◆ **TASK INSTRUCTIONS**: Each entry below should appear again exactly as written, without pictures.

◆ **EXERCISE DATA**:

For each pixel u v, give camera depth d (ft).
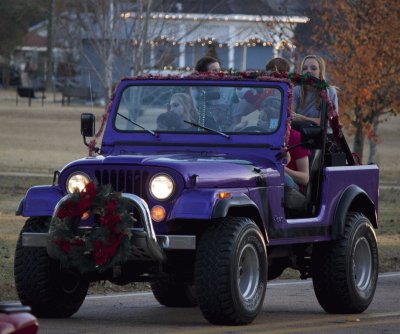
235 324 70.59
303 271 82.79
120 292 92.32
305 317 78.07
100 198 69.31
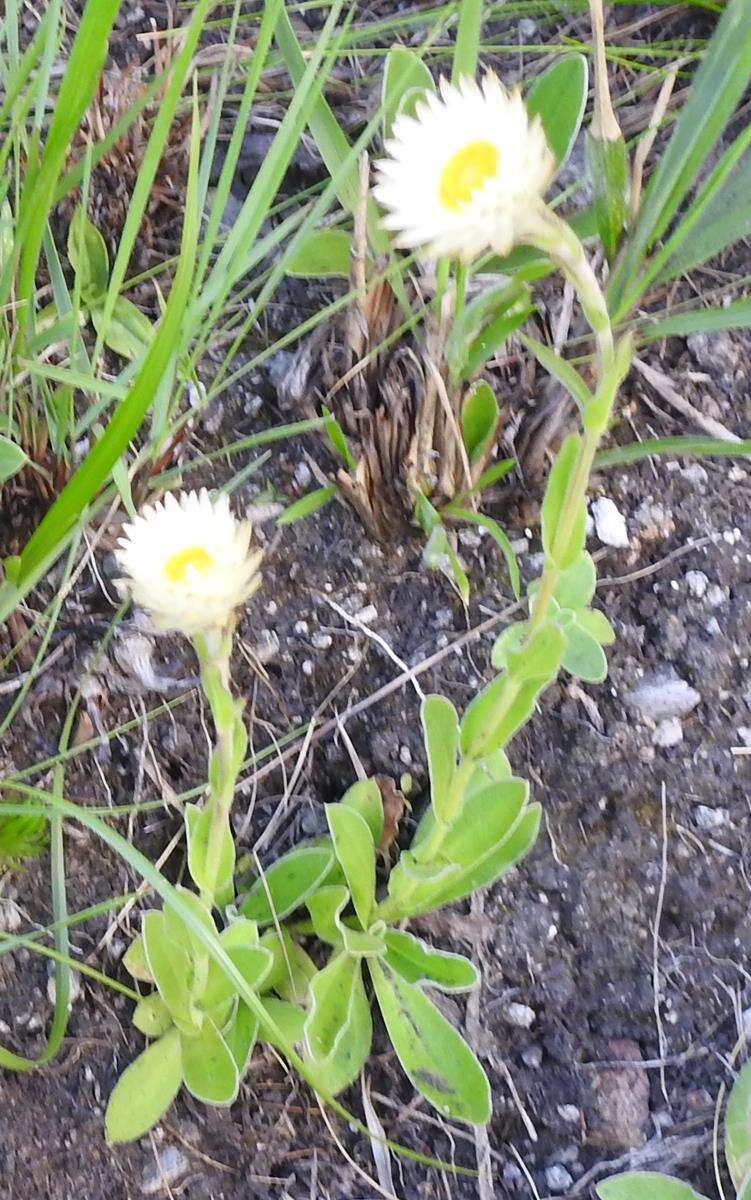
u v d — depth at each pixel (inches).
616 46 17.8
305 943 13.9
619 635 15.0
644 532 15.4
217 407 15.5
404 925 13.9
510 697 10.4
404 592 15.0
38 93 12.2
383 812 13.9
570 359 15.6
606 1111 13.2
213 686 9.2
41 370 12.4
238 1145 12.9
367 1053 12.8
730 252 16.7
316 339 15.5
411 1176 13.0
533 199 7.6
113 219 15.8
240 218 12.5
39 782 13.8
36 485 14.2
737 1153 12.7
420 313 13.8
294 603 14.8
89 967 13.0
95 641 14.4
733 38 12.8
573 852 14.1
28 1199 12.4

◆ **TASK RESULT**:
For each pixel u v, give camera depth d (ft).
235 324 70.59
303 271 82.79
120 292 92.32
305 317 78.07
100 198 69.31
u v d — depth at each pixel (inches).
616 46 17.8
305 943 13.9
619 635 15.0
644 532 15.4
217 407 15.5
404 925 13.9
510 697 10.4
404 592 15.0
38 93 12.2
383 812 13.9
570 359 15.6
606 1111 13.2
213 686 9.2
41 370 12.4
238 1145 12.9
367 1053 12.8
730 252 16.7
316 339 15.5
411 1176 13.0
533 199 7.6
113 219 15.8
240 218 12.5
39 782 13.8
36 485 14.2
737 1153 12.7
420 313 13.8
294 603 14.8
89 967 13.0
95 641 14.4
733 38 12.8
573 852 14.1
28 1199 12.4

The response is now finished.